• Supplied records:
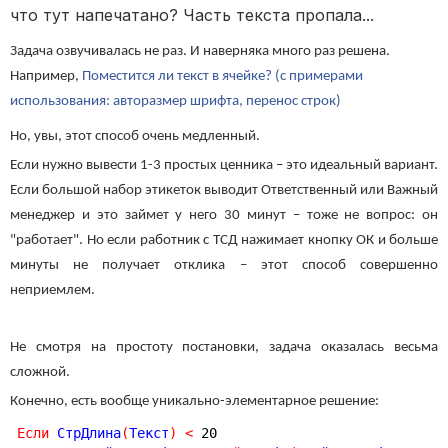
что тут напечатано? Часть текста пропала...
Задача озвучивалась не раз. И наверняка много раз решена.
Например,
Поместится ли текст в ячейке? (с примерами
использования: авторазмер шрифта, перенос строк)
Но, увы, этот способ очень медленный.
Если нужно вывести 1-3 простых ценника – это идеальный вариант.
Если большой набор этикеток выводит Ответственный или Важный
менеджер и это займет у него 30 минут – тоже не вопрос: он
"работает". Но если работник с ТСД нажимает кнопку ОК и больше
минуты не получает отклика – этот способ совершенно
неприемлем.
Не смотря на простоту постановки, задача оказалась весьма
сложной.
Конечно, есть вообще уникально-элементарное решение:
Если
 СтрДлина
(
Текст
)
<
20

• Task instructions: Wherever the string "этот" occurs in a line of the listing above, count that line, and report only the total.

• Result for this exercise: 2